La enferma salta de la cama y empieza a andar descalza a través de la habitación.
—¡Salud, señoras y señores!—dice con voz de bajo, remedando al señor Sisunov—. ¿Qué hay de bueno por el mundo?
Su propia toninada la hace reír.
—¡Ja, ja, ja!
—¡Ja, ja, ja!—ríe su marido.
Y ambos, olvidada la enfermedad de ella, se ponen a jugar, a hacer niñerías, a perseguirse. El marido logra sujetar a la mujer por los encajes de la ¡camisa y la cubre de ardientes besos,
De pronto ella se acuerda de que está gravemente enferma.
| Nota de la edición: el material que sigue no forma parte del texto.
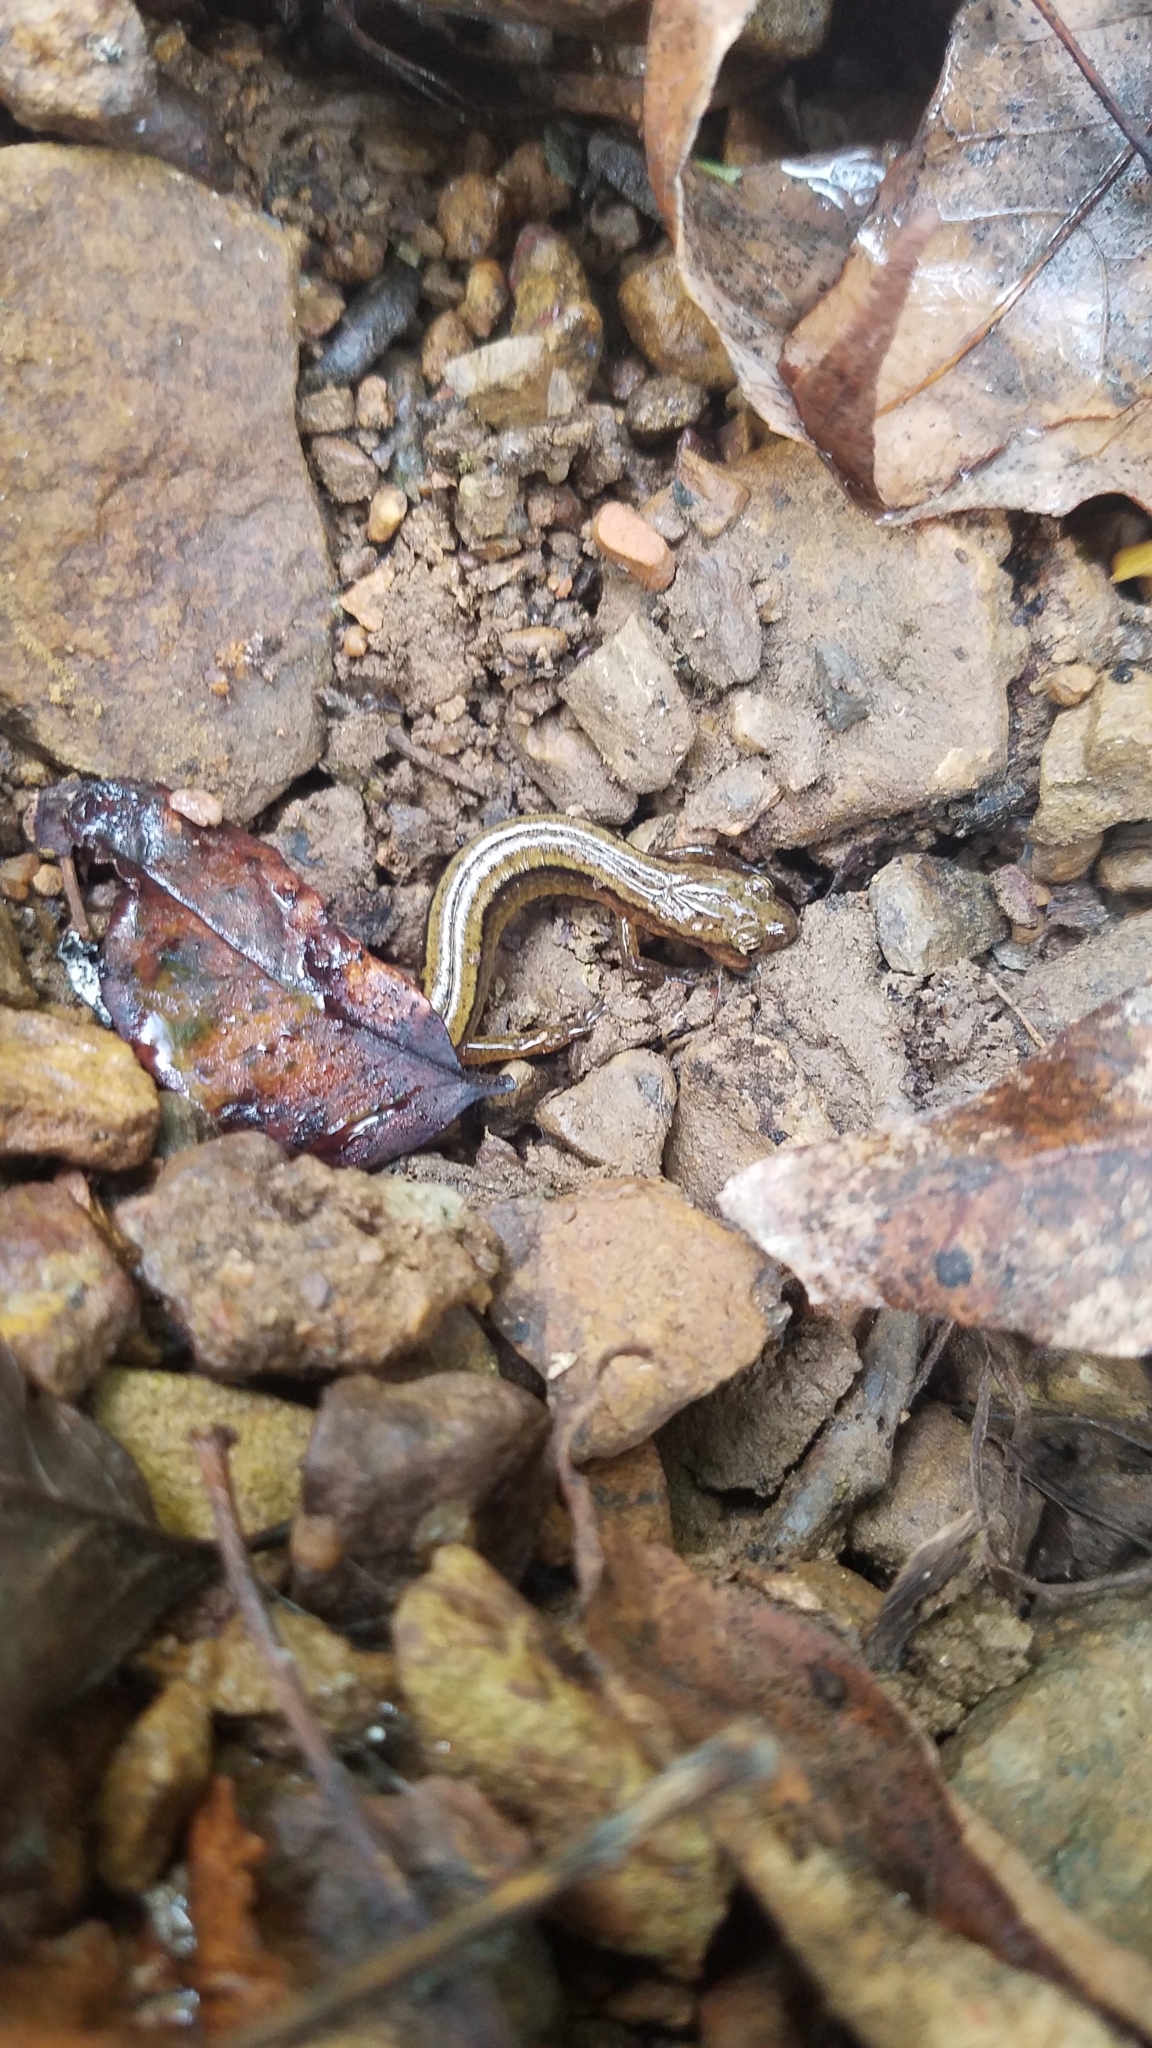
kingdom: Animalia
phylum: Chordata
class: Amphibia
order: Caudata
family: Plethodontidae
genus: Eurycea
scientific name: Eurycea bislineata
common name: Northern two-lined salamander
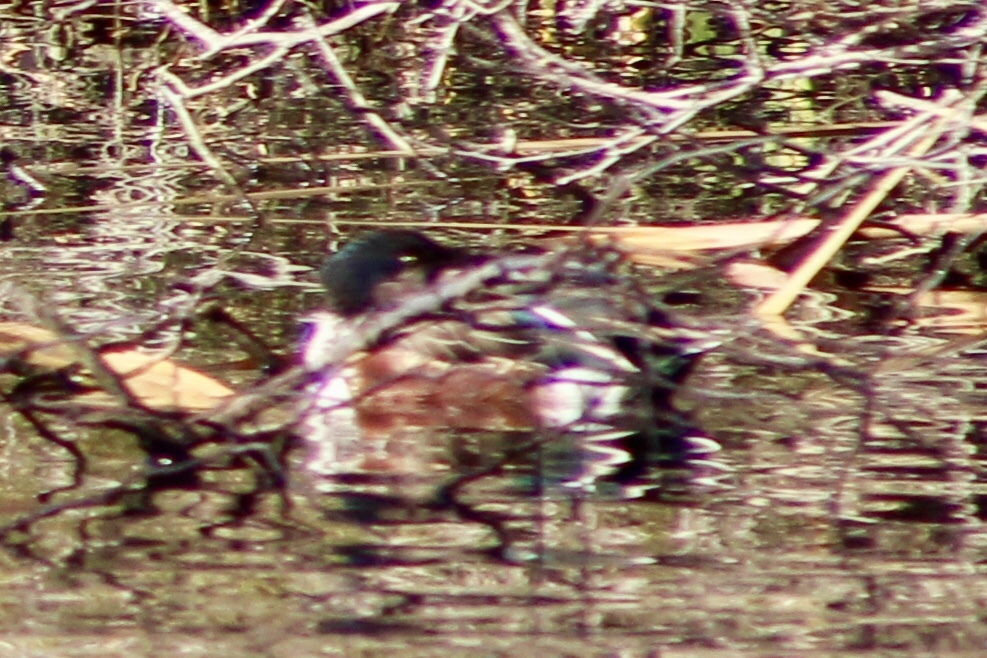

Se vuelve a acostar, la sonrisa huye de su rostro...
—¡Es imperdonable!—se lamenta— ¡No consideras que estoy enferma!
—¿Me perdonas?
—Si me pongo peor, tú tendrás la culpa. ¡Qué malo eres!
Lisa cierra los ojos y enmudece. Se pinta de nuevo en su faz el sufrimiento. Se escapan de su pecho dolorosos gemidos. Vasia le cambia la compresa y se sienta a su cabecera, de donde no se mueve en toda la noche.
A las diez de la mañana vuelve el doctor.
—Bueno; ¿cómo van esas fuerzas?—le pregunta a la enferma, tomándole el pulso—. ¿Ha dormido usted?
—¡Se siente mal; ¡muy mal!—susurra el marido.